The student Hidden Figures database — titled after the movie of the same name — highlights computer science-related pioneers whose stories have been overlooked. As an open source project, it allows users to not only search for information, but to add new entries. Since its creation, it has grown to feature more than 300 computing professionals.
“As a woman in computing myself, it can sometimes be daunting to be a minority in my classes,” Hargenrater said. “And it was encouraging to work on this project and know that women and other minority groups have made major contributions in computing.”
Hargenrater describes feeling intimidated by the conference at first, as there were over 13,000 attendees, most of whom were professionals in the computer systems field. However, once she and McCoy began presenting their exhibit, she became more comfortable after seeing how the attendees were impressed by their work.
“It was a valuable experience to be able to talk to people around the globe and learn about the ‘hidden figures’ that they personally know. It was also beneficial to see other projects and talk to professionals to gain new ideas to implement into our project going forward,” Hargenrater said.
The conference team was even able to meet some of the computer scientists featured in the database like Valerie Taylor, who has made contributions to parallel computing, and Rosa Badia, who specializes in programming models for complex systems and distributed computing. The two pioneers serve as inspiration to the team members, who spent a semester researching the women’s contributions to computing.
“They are accomplished in both technical and leadership roles, which is what I strive for in the future,” McCoy said.
Broadening research, deeping experience
When Hargenrater first joined the project, her coding experience was limited to simple projects with step-by-step instructions. With guidance from advisors and other students, Hidden Figures gave her the opportunity to be creative and design new features without guidelines. Through this project, she said she was able to learn new coding languages, work on a codebase with multiple contributors, and train new students to work on the project.
McCoy helped with backend development for the project, which included scripts to populate the database and development of the application programming interface. She contributed to the file upload feature, which allows users to submit images to the database, as well as data collection and cleanup to ensure there was a substantial list of contributors before the crowdsourcing features were live.
McCoy and Hargenrater said they became involved with the project after taking classes with Ellis and attending her office hours to ask about research opportunities. Students can become involved with BURGS by applying, Ellis said.
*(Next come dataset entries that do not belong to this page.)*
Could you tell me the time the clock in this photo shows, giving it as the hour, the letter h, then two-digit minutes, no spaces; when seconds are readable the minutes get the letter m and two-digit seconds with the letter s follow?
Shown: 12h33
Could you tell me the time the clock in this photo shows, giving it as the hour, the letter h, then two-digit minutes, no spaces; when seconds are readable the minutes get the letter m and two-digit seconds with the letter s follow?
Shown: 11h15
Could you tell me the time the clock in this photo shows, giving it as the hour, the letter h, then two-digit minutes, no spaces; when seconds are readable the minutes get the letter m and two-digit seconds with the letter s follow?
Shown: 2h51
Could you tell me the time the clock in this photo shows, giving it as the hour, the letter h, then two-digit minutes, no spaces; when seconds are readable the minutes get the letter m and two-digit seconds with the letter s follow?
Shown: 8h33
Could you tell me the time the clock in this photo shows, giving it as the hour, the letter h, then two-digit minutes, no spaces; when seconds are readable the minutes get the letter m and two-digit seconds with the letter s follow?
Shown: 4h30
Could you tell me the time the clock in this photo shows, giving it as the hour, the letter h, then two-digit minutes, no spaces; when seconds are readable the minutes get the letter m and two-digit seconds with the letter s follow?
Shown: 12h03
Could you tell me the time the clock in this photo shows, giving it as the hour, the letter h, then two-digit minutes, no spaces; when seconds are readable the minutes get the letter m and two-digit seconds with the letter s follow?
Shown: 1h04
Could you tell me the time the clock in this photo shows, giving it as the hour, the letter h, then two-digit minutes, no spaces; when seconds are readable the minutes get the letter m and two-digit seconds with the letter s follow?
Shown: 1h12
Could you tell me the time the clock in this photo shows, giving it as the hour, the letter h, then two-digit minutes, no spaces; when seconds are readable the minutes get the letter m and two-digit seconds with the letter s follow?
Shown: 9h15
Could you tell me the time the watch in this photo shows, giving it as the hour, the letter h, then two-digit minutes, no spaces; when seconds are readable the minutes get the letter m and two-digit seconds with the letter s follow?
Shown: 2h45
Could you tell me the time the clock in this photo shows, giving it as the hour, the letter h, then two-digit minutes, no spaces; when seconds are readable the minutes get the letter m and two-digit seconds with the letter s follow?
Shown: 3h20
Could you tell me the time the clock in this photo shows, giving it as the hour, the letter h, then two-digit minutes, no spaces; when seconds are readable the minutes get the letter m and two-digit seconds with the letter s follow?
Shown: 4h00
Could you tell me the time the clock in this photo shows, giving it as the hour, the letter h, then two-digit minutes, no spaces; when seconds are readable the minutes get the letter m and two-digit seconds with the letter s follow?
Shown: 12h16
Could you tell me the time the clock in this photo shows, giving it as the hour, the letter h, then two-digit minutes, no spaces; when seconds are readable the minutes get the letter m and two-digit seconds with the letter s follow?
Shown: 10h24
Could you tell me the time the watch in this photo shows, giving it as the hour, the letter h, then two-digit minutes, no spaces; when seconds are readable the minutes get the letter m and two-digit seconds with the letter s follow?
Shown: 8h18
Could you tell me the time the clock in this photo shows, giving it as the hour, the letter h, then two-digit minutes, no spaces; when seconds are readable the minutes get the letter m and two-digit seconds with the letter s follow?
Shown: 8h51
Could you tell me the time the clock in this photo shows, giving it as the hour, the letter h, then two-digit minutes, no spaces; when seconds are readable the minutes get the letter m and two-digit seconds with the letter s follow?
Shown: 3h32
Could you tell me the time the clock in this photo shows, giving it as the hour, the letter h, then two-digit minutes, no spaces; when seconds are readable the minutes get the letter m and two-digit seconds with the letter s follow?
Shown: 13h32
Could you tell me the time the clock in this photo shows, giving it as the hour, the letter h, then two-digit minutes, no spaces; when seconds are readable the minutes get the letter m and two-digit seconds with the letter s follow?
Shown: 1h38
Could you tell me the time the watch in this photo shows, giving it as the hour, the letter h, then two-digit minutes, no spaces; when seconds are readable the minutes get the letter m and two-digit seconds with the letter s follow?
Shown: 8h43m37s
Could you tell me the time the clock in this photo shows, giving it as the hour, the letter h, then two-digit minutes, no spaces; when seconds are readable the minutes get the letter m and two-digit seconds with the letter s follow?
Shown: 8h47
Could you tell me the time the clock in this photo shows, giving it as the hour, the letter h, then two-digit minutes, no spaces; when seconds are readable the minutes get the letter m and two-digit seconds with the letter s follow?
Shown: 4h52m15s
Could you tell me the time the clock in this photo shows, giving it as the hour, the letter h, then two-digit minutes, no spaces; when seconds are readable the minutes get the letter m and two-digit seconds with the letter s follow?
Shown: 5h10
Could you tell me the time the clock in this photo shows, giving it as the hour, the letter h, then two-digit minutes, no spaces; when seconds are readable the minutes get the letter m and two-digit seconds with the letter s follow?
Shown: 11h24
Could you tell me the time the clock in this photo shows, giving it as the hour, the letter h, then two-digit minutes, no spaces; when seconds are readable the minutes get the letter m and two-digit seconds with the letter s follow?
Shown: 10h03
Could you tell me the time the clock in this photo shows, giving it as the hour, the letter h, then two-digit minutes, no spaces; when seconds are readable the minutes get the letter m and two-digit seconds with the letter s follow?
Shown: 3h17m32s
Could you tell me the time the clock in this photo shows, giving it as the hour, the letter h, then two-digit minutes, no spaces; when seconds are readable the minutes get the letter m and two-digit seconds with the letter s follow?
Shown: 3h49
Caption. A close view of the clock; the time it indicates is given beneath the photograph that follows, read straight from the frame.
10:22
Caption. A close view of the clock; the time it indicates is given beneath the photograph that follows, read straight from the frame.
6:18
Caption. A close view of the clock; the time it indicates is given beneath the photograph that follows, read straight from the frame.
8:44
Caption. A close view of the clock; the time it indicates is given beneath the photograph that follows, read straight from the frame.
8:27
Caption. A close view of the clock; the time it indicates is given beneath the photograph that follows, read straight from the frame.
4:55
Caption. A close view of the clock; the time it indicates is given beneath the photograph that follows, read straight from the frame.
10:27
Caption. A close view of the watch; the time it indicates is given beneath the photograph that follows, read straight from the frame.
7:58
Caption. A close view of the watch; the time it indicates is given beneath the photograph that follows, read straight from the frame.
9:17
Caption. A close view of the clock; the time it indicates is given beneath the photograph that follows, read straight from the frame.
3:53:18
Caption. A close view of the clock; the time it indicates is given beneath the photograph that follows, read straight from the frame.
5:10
"We have developed an outstanding, diverse team with excellent outcomes, and students have very positive experiences,” Ellis said. “They build relationships and develop skills important for both industry and graduate school.”
Hargenrater and McCoy credit Ellis, Associate Professor Godmar Back, and Kirk Cameron, faculty lead and associate vice president of academic affairs at the Innovation Campus, as essential to the project’s success. And, they say, the project has given them optimism for the future.
“I hope Hidden Figures helps other young women of color see themselves in computing and encourages them to pursue it,” McCoy said.